Мы, ученики, любили школу.
Материально необеспеченных в школе было много, но мы не замечали нужды, хотя несходство с жизнью богатых учеников было разительное. Питались те, у кого не было семьи и денег, черным хлебом и консервами из мелочной лавки, помещавшейся наискосок от школы. Мне кажется, что болезнь, сведшая Вахтангова впоследствии в могилу, началась именно от этих самых «консервов». Лавка была плохая, коробки проржавленные, содержимое — на уксусной эссенции. Перекисшее. Ели мы тут же, в школе, на кухне. Мимо нас проносили Александру Ивановичу к обеду пироги и кулебяки. В особенности поражала воображение «сервировка» гречневой {35} каши. Ее подавали директору шкоды в черном чугунке, но чугунок был обернут накрахмаленной сверкающей салфеткой. Так украшенный, котелок напоминал собой затылок папы римского, увенчанного тиарой. Конечно, нередко мечталось нам хорошо и сытно поесть, но муза театра, спасибо ей, звала ввысь, отвлекала от «низких истин» желудка.
У многих учеников не хватало средств, чтобы заплатить за учение. Это грозило исключением.
Устроили поэтому три-четыре концертных вечера в пользу недостаточных учеников. Программу сочиняли сами. «Писателем» был Вахтангов. На этих шуточных вечерах (мы называли их сначала «Чтобы смеяться», а потом — «Чтобы не плакать») я играла то, что было в моих силах. Я хорошо знала типы кишиневских и одесских шляпочниц, модисток и дала Вахтангову тему для скетча «Фотоателье», в котором сама играла фотографшу.
Вечера проходили успешно во всех отношениях. Появилась первая рецензия. Я приведу ее для знакомства с «колоритом» того времени.
«НА КУРСАХ А. И. АДАШЕВА
Скромное помещение театральной школы А. И. Адашева выглядит очень нарядно.
По стенам висят яркие плакаты, японские фонарики приветливо освещают причудливые женские фигуры, которые, как-то странно изогнувшись, несутся в диком танке на больших панно, которыми увешана зала.

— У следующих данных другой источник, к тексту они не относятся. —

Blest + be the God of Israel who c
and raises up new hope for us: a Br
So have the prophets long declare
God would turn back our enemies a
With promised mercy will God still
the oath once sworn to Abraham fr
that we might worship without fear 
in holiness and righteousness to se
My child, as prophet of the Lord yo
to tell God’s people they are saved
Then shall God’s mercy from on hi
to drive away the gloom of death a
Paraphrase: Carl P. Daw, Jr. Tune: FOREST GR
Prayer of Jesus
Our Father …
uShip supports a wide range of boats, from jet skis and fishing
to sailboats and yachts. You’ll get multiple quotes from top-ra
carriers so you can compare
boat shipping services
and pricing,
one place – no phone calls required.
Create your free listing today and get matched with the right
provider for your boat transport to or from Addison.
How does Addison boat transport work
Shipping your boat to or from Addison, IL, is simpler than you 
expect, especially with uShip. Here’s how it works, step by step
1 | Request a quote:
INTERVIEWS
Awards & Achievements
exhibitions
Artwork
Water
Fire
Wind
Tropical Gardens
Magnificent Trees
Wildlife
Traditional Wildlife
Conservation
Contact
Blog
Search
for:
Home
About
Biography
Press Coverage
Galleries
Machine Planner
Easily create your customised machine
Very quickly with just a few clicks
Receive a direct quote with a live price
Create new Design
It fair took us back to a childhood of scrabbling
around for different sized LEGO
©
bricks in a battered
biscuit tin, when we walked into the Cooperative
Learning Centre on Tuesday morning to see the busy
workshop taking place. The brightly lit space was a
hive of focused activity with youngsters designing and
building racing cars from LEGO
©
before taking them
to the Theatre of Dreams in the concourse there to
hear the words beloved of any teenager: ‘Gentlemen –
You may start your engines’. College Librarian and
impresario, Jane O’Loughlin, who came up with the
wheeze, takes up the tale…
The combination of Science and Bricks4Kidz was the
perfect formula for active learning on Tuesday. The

В школе А. И. Адашева — маленькое торжество, официально оно называется сдачей учениками экзаменационных работ. Неофициально — это прелестное кабаре, удивительно талантливое, тонкое и веселое.

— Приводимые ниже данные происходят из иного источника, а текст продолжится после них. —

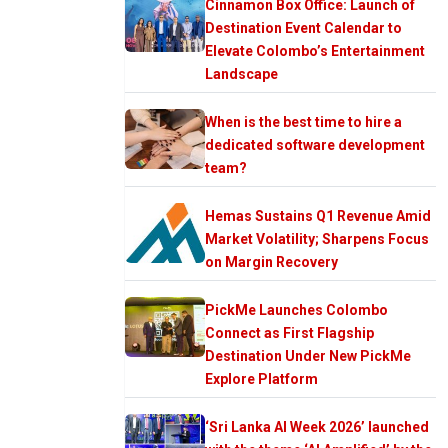
Cinnamon Box Office: Launch of
Destination Event Calendar to
Elevate Colombo’s Entertainment
Landscape
When is the best time to hire a
dedicated software development
team?
Hemas Sustains Q1 Revenue Amid
Market Volatility; Sharpens Focus
on Margin Recovery
PickMe Launches Colombo
Connect as First Flagship
Destination Under New PickMe
Explore Platform
‘Sri Lanka AI Week 2026’ launched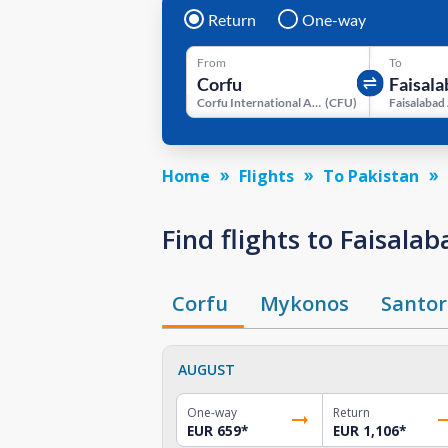
Return
One-way
From
To
Corfu International Airport
(
CFU
)
Faisalabad
Home
Flights
To Pakistan
Find flights to Faisal
Corfu
Mykonos
Santor
AUGUST
One-way
Return
EUR 659
*
EUR 1,106
*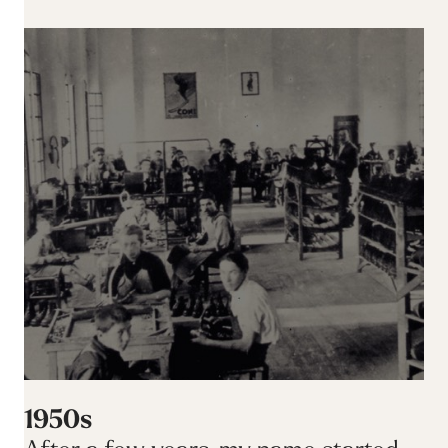
1950s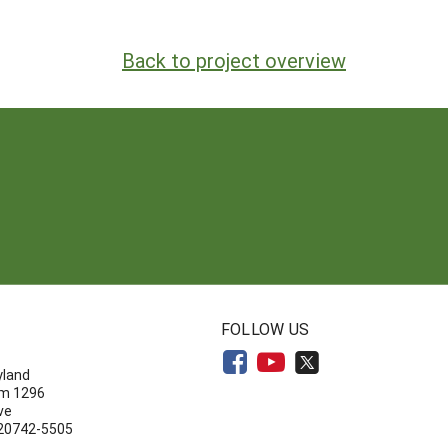
Back to project overview
N
FOLLOW US
yland
om 1296
ve
 20742-5505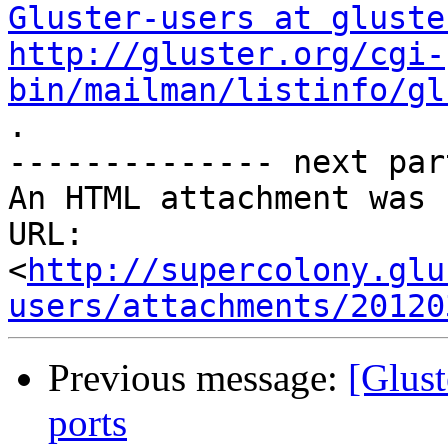
Gluster-users at gluste
http://gluster.org/cgi-
bin/mailman/listinfo/gl

.

-------------- next par
An HTML attachment was 
URL: 
<
http://supercolony.glu
users/attachments/20120
Previous message:
[Glust
ports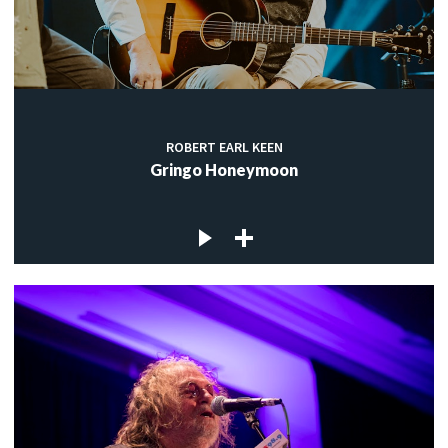
ROBERT EARL KEEN
Gringo Honeymoon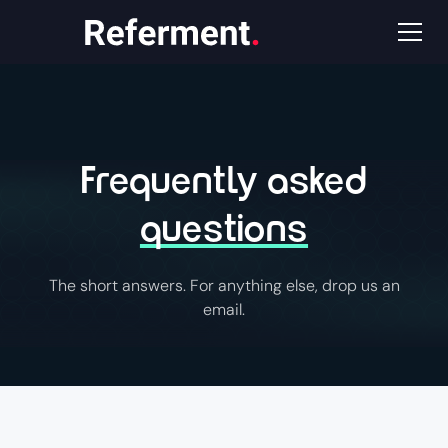
Frequently asked
questions
The short answers. For anything else, drop us an
email.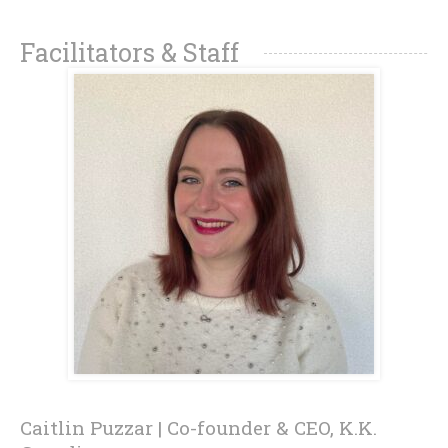
Facilitators & Staff
Caitlin Puzzar | Co-founder & CEO, K.K.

Устроителям вечера удалось создать соответственную атмосферу, — в зале уютно, шумно, весело, — на каждую остроту откликаются дружно и находчиво. Зал полон нарядной, молодой толпой.

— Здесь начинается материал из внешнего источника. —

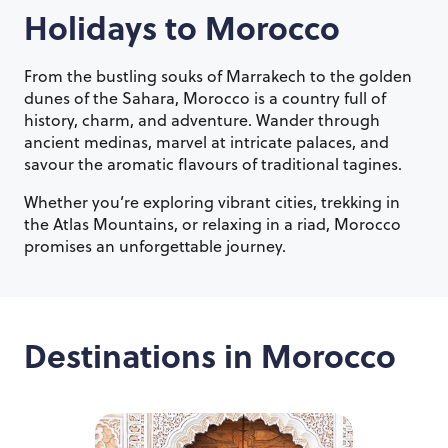
Holidays to
Morocco
From the bustling souks of Marrakech to the golden
dunes of the Sahara, Morocco is a country full of
history, charm, and adventure. Wander through
ancient medinas, marvel at intricate palaces, and
savour the aromatic flavours of traditional tagines.
Whether you’re exploring vibrant cities, trekking in
the Atlas Mountains, or relaxing in a riad, Morocco
promises an unforgettable journey.
Destinations in
Morocco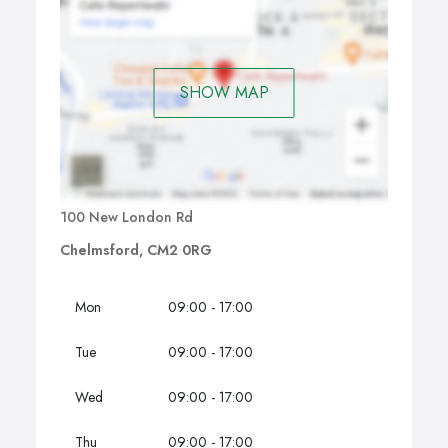
SHOW MAP
100 New London Rd
Chelmsford, CM2 0RG
Mon
09:00 - 17:00
Tue
09:00 - 17:00
Wed
09:00 - 17:00
Thu
09:00 - 17:00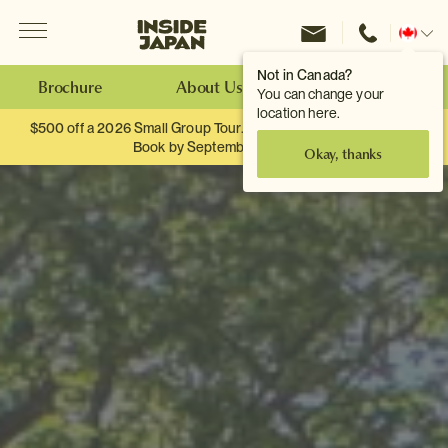
Menu
Inside Japan Tours
Change
location
Not in Canada?
Brochure
About Us
Make an Enquiry
You can change your
location here.
$500 off a 2026 Small Group Tour. When you travel as two.
Book by September 30th.
Okay, thanks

Мелькают в фантастических платьях ученицы школы, которые сами прислуживают.
Много актеров Художественного театра; в углу, за столиком, приютились скромно В. И. Качалов, В. В. Лужский, Александров, Званцев.
Всюду мелькает седая голова хозяина, А. И. Адашева и характерная фигура Л. А. Сулержицкого в синей фуфайке.
Это все преподаватели школы — они с волнением следят за своими учениками.
Начинается кабаре.
Ряд картинок, одна веселей и остроумней другой, сменяют друг друга.
Прекрасное впечатление оставила инсценированная “Весенняя мелодия” Горького, на постановку которой, по заявлению остроумного конферансье (Вахтангова. — С. Б.), получено специальное разрешение ездившей на Капри депутацией.